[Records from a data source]
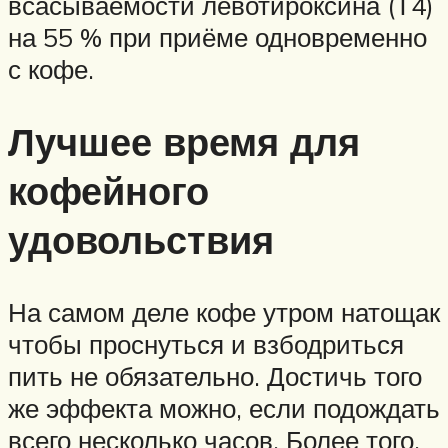
всасываемости левотироксина (Т4)
на 55 % при приёме одновременно
с кофе.
Лучшее время для
кофейного
удовольствия
На самом деле кофе утром натощак
чтобы проснуться и взбодриться
пить не обязательно. Достичь того
же эффекта можно, если подождать
всего несколько часов. Более того,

■ What needs to be done: Return all the data exactly, pictures omitted.

■ Solution to the problem:
всасываемости левотироксина (Т4)
на 55 % при приёме одновременно
с кофе.
Лучшее время для
кофейного
удовольствия
На самом деле кофе утром натощак
чтобы проснуться и взбодриться
пить не обязательно. Достичь того
же эффекта можно, если подождать
всего несколько часов. Более того,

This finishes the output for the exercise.